Our automated model deployment pipeline is failing because service accounts can’t access deployed Watson Machine Learning models. The service account can create and train models successfully, but when it tries to invoke the deployed model endpoint for inference, we get an authorization error.
Error from the API call:
HTTP 403 Forbidden
{"error": "Insufficient permissions for model inference",
"trace": "watson-ml-api-gateway"}
I’ve verified the service account has the IAM role requirements including ‘Editor’ role on the Watson ML instance. The API scope seems correct as the same service account can manage model lifecycle (create, train, deploy). But the actual model invocation fails. What specific Watson ML policy bindings are needed for service accounts to perform inference on deployed models?

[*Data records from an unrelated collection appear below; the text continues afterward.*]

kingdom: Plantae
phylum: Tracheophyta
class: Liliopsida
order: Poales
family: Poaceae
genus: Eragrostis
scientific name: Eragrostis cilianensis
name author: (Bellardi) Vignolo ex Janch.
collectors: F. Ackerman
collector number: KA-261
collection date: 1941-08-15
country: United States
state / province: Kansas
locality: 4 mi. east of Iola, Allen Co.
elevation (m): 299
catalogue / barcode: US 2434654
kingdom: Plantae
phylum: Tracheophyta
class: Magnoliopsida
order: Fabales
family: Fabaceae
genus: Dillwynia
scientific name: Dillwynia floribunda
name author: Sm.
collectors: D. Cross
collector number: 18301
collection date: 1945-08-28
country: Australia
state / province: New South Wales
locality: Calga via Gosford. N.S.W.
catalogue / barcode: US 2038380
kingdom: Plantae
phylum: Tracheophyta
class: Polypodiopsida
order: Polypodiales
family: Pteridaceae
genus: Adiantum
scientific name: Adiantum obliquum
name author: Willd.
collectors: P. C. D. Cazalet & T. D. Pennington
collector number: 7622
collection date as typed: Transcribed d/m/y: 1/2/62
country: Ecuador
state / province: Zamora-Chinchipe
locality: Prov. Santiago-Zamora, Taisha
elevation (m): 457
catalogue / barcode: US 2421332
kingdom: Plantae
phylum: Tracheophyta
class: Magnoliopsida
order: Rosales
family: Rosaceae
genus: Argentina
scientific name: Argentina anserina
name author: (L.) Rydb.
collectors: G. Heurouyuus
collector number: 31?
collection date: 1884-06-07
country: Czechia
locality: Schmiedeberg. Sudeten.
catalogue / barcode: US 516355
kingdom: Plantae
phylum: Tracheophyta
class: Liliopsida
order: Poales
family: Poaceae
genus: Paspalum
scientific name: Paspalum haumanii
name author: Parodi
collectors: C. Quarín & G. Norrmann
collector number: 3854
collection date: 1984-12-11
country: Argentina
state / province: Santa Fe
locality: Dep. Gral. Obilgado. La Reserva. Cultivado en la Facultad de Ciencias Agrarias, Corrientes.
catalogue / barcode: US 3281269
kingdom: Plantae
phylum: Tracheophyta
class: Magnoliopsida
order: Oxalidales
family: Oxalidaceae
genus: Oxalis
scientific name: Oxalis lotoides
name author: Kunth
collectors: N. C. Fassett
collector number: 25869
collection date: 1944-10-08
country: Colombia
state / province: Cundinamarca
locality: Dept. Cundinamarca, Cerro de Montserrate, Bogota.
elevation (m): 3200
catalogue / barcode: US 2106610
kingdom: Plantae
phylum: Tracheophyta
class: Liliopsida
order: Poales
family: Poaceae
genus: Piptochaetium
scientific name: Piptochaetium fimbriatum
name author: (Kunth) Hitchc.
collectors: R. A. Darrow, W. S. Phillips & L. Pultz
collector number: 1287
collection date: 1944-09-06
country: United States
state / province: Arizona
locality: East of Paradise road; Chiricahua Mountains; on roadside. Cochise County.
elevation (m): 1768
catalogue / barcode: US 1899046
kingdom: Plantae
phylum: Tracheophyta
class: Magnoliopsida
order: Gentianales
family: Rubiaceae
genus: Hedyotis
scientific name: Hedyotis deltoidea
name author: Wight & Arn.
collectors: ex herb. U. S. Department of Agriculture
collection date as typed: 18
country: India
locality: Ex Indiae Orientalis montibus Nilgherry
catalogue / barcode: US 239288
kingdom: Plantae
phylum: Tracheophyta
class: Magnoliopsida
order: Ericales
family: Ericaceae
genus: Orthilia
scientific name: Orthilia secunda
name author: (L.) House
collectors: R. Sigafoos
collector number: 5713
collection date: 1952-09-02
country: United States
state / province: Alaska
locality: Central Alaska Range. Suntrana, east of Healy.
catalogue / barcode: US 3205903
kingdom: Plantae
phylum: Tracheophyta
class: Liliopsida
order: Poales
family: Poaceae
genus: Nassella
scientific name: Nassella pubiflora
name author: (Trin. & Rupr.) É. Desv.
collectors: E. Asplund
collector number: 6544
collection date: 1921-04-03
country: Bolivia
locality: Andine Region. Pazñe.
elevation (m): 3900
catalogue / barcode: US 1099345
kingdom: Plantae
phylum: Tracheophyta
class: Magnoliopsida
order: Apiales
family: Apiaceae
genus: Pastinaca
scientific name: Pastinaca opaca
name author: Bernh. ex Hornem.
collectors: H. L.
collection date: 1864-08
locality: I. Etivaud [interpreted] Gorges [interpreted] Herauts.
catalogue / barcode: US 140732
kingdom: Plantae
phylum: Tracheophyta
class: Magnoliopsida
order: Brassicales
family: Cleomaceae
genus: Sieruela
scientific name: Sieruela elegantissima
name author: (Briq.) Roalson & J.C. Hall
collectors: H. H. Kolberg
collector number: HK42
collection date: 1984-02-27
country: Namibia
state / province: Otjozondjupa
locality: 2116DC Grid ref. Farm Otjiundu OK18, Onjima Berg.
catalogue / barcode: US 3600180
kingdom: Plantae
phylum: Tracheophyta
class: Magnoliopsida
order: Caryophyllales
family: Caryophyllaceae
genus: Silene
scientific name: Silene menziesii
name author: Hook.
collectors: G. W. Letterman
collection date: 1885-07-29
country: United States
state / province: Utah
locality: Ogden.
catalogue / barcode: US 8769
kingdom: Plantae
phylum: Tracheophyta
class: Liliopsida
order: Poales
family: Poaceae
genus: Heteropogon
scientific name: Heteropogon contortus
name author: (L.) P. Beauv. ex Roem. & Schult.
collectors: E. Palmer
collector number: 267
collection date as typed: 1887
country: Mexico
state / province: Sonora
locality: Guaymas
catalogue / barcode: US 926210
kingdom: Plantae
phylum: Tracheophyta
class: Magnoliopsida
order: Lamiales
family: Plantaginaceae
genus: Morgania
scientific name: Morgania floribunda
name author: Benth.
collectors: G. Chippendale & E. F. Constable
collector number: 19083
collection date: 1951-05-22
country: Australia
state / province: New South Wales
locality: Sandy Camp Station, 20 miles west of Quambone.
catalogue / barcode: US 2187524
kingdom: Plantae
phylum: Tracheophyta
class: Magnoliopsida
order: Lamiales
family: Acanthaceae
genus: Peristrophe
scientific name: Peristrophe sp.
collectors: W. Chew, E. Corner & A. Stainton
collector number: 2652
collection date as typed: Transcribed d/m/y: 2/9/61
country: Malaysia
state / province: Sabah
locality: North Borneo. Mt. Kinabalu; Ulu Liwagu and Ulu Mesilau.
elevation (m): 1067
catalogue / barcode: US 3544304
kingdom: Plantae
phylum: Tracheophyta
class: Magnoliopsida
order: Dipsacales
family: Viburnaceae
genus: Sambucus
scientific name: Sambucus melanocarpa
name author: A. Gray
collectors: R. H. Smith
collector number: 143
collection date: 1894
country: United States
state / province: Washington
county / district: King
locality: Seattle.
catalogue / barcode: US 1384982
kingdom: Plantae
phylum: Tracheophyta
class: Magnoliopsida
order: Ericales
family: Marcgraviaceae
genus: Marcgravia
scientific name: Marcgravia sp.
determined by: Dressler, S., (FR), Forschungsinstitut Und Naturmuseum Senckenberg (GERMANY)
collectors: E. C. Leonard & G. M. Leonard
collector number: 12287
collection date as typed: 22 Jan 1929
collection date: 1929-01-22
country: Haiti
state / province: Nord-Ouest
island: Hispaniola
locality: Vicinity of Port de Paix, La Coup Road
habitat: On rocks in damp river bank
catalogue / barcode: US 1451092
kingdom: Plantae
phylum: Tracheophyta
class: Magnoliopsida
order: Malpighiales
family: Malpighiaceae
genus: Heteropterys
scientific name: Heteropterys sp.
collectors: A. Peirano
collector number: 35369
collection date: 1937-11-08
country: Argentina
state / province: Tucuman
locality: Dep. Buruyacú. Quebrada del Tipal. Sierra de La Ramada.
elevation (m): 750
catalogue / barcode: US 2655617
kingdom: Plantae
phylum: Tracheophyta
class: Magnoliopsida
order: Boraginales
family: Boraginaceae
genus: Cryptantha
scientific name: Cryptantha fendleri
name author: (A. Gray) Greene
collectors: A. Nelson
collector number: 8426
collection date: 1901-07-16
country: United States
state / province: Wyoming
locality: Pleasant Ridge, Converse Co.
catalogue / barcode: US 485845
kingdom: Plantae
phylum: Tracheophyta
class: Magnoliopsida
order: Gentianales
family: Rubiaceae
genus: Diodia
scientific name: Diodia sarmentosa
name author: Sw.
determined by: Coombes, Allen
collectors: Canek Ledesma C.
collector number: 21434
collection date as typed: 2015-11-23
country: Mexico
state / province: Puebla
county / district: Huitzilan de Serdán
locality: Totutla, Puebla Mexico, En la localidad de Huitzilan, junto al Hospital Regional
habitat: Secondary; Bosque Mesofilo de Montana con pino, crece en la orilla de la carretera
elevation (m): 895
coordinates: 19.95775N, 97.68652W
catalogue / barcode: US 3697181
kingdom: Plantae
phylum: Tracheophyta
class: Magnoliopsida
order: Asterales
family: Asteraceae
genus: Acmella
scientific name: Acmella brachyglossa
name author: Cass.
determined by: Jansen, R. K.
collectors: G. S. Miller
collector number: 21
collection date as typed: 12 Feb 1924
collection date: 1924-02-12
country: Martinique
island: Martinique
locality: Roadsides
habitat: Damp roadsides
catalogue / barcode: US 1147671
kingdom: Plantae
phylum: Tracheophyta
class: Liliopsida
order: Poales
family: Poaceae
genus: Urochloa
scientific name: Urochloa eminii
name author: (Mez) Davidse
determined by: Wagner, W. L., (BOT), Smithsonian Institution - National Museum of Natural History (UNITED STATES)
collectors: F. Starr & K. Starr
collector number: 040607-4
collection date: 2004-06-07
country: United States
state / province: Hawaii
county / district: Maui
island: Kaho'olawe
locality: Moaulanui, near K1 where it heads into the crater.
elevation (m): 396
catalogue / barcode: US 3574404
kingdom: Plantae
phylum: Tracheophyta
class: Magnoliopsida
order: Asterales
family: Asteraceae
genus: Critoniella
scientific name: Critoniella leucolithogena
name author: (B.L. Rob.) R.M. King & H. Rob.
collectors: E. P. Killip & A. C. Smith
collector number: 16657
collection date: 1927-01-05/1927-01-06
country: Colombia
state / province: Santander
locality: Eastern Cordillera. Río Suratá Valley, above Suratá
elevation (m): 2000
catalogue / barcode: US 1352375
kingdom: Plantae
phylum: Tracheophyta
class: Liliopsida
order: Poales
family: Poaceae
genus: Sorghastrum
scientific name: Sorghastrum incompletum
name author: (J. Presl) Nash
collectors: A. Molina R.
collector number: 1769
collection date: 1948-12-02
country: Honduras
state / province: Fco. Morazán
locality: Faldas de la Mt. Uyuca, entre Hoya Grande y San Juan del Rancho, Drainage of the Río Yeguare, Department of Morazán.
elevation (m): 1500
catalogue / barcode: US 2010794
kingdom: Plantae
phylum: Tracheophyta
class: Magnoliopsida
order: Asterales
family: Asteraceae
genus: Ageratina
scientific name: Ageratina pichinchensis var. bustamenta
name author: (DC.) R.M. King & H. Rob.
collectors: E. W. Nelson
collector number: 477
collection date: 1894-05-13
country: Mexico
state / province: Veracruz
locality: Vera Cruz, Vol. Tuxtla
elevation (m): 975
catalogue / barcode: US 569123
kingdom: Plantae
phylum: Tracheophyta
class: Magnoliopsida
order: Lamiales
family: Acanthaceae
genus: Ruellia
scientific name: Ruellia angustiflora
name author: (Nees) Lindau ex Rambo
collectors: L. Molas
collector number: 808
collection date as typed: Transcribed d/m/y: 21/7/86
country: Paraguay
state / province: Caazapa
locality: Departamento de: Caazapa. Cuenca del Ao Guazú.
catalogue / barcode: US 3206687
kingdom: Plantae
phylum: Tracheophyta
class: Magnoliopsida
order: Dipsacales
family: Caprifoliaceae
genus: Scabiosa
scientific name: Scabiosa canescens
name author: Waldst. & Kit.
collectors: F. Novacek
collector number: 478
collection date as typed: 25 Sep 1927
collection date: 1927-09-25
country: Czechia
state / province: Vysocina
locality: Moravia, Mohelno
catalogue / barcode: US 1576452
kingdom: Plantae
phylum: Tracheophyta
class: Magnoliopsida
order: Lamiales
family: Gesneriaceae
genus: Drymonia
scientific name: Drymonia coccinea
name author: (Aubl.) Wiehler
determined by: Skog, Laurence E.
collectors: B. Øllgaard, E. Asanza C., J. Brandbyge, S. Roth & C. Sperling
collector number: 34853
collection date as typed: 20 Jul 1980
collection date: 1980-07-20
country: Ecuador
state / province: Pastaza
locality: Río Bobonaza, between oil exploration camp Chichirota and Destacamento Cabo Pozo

I added the Writer role to the deployment space and verified the service account now has both Editor (instance level) and Writer (space level) roles. However, I’m still getting the 403 error. I checked the API key scopes and don’t see a way to explicitly configure ‘watson-ml.inference’ scope. Is this something that needs to be set during service account creation, or can it be added later?
I’ve seen this before. The issue is usually a mismatch between the service account’s IAM policy and the deployment space’s access control list. Watson ML uses a dual-layer authorization model. Even with correct IAM roles, the service account must be explicitly listed in the space’s member list with appropriate permissions. Go to your deployment space settings and add the service account as a member with ‘Editor’ role at the space level.
Check if your service account API scopes include the inference endpoint. Service accounts in IBM Cloud require explicit API scope declarations. Even with correct IAM roles, if the API key doesn’t have the right scopes, requests will fail. You can verify this in the IAM service account details - look for ‘watson-ml.inference’ in the allowed scopes list.